El involuntario ermitaño está esperanzado porque su mensaje llegue a unas manos solidarias, bien sea, entre las redes de un pesquero, en la arenosa superficie de una cala o a un remo de distancia para liberarle de su aislamiento insular. Sin embargo, la botella se deja llevar por corrientes sin un rumbo claro, navegando a la deriva su propia existencia y la anhelada esperanza que contiene. Los bandazos del frasco de vidrio se mueven al ritmo de los embaucadores cantos de sirenas, rebotando en el afilado y neptuniano tridente que da palos de ciego ante las tempestades y temporales. 

El tiempo hace mella en un debilitado náufrago que malvive desalentado porque su mensaje se haya hundido en su camino hacia la anhelada protección del Leviatán. Pero, aunque el protector lo intenta, su ceguera y sus temblorosas manos chapotean en la orilla y agitan las aguas y envían con la resaca la botella, el mensaje y la esperanza mar adentro. 

Así un hombre cualquiera cierra el periódico para emerger justo cuando tiene el agua al cuello, recuperando el aliento mientras flota entre los vidriosos reflejos del cementerio de las botellas relegadas al olvido.

domingo, 15 de abril de 2012

Lo titánico de la muerte


Un hombre cualquiera navega con cautela por cibernéticos mares  ante el aniversario del hundimiento más profético del devenir de un convulso y veinteañero siglo.

Un hombre cualquiera se despierta sintiendo el frío iceberg partiendo el Titanic en dos mortíferas mitades, mientras la vida se helaba ante el fatídico destino del vacío.

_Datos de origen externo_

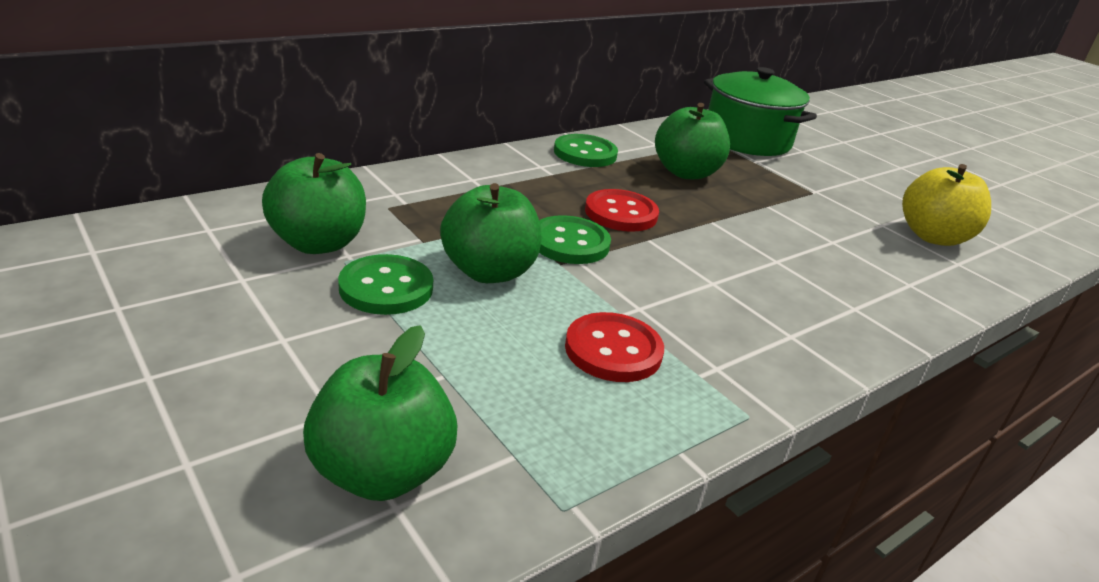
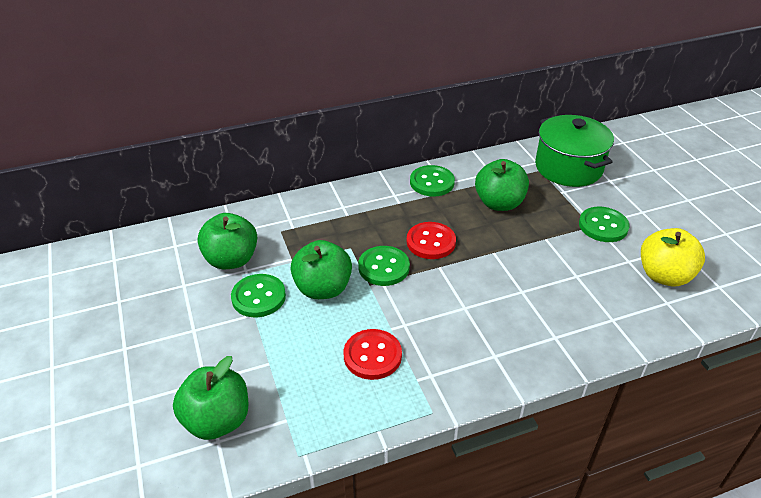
camera: 20 degrees right, 10 degrees up
none -> green button [579,207,629,242]

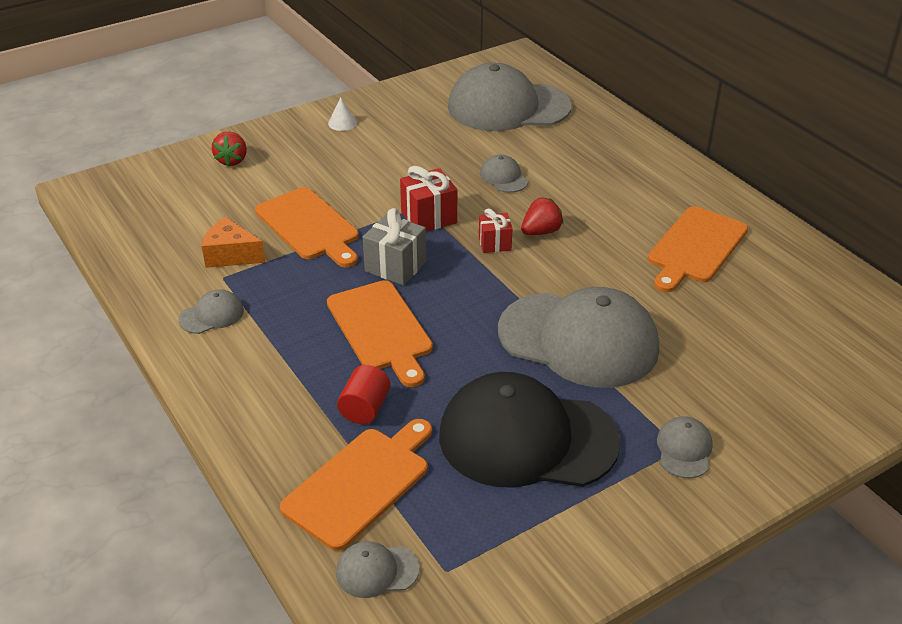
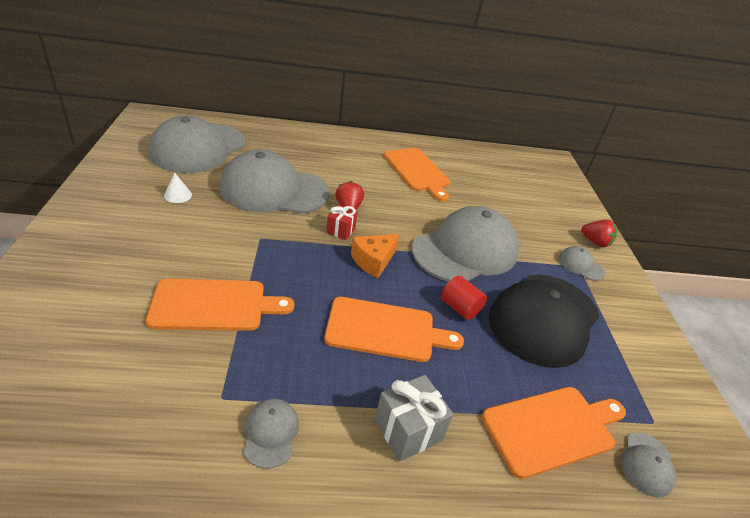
camera: 65 degrees left, 0 degrees up
orange cheese [202,217,265,268] -> orange cheese moved to [351,234,400,278]
red strawberry [212,131,247,167] -> red strawberry moved to [581,219,617,247]
orange cutting board [280,419,432,551] -> orange cutting board turned 90 degrees clockwise [482,387,626,479]
white cone [328,97,357,131] -> white cone moved to [164,173,192,203]
red cylinder [337,365,390,424] -> red cylinder moved to [441,276,487,320]
grey gift [363,208,426,285] -> grey gift moved to [375,375,454,462]
red gift [400,166,457,232] -> none
grey cap [480,155,528,193] -> grey cap [219,150,329,213], size x2.43

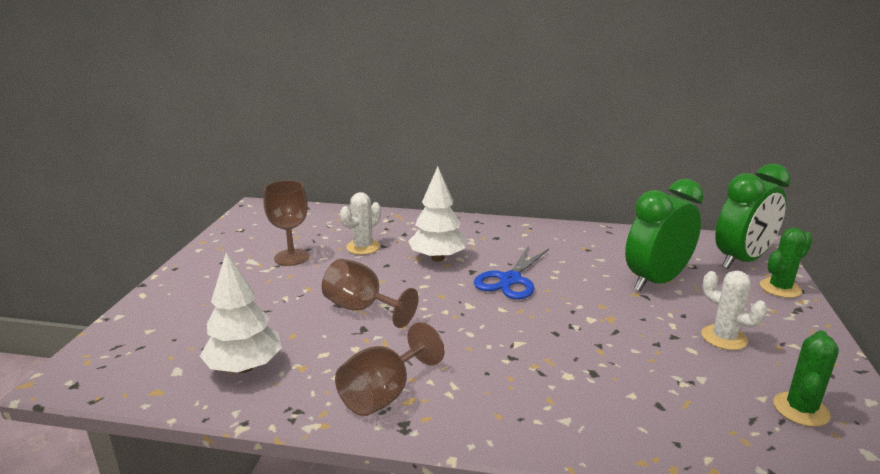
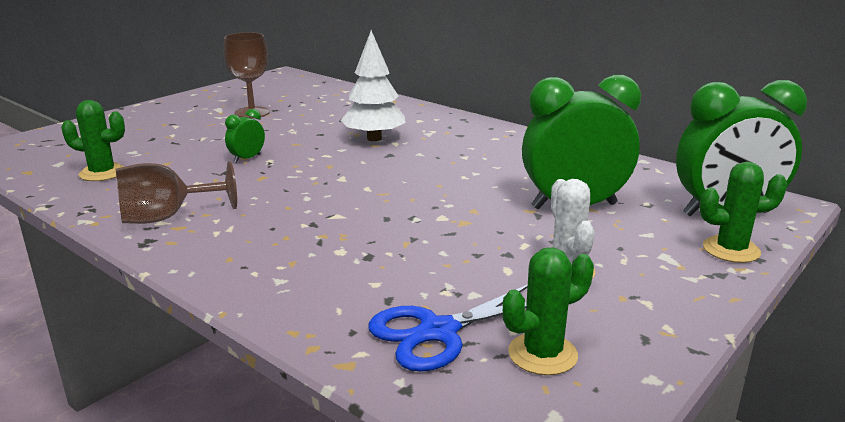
camera: 30 degrees right, 0 degrees up
white tree [200,252,282,373] -> green cactus [61,100,125,181]
brown goblet [322,259,419,328] -> green clock [225,109,265,163]
white cactus [340,192,381,255] -> none
blue scissors [474,246,549,299] -> blue scissors moved to [368,284,528,372]

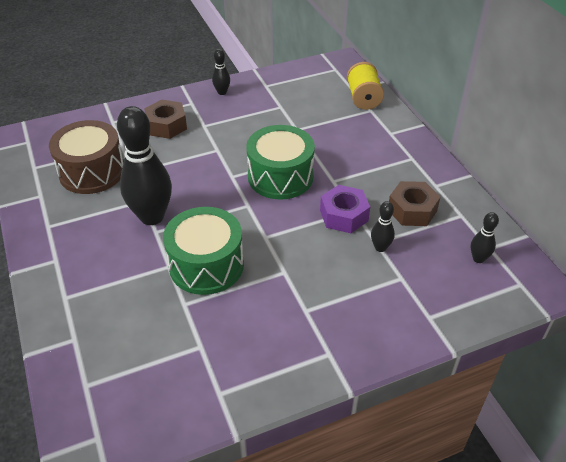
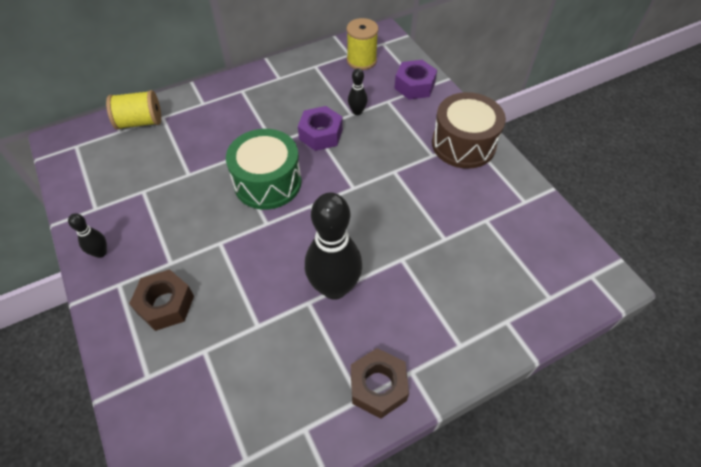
camera: 95 degrees left, 10 degrees up
brown drum [49,120,124,194] -> brown drum moved to [432,92,506,169]
green drum [163,207,244,295] -> none
brown nut [389,181,440,226] -> brown nut moved to [351,348,409,419]
black bowling pin [471,212,499,263] -> yellow spool [347,18,378,70]
none -> purple nut [394,60,437,100]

La sinfonía de la orquesta comenzó a desafinar al ritmo del hundimiento, propiciando el aterrador preludio de la guerra, el miedo y el hambre. Así, los desentonados acordes fueron acallados por cañones, dictatoriales voces y bombas que sembraron odio y miseria por doquier. 

Los lujosos vestidos, las resplandecientes joyas y los gruesos fajos de billetes no sirvieron como recompensa o retribución por un sitio en  el bote, un trozo de madera flotante o un lugar en el cielo para no expirar por congelamiento en un infierno de hielo y nieve. Y es que el precio de la vida sólo se sabe cifrar ante las agónicas negociaciones y amenazas que la muerte impone.  

Y así un hombre cualquiera aprendió a desconfiar de embarcarse en ostentosos proyectos donde la ruta esté dirigida por inexactas brújulas que se pierdan hacia el norte.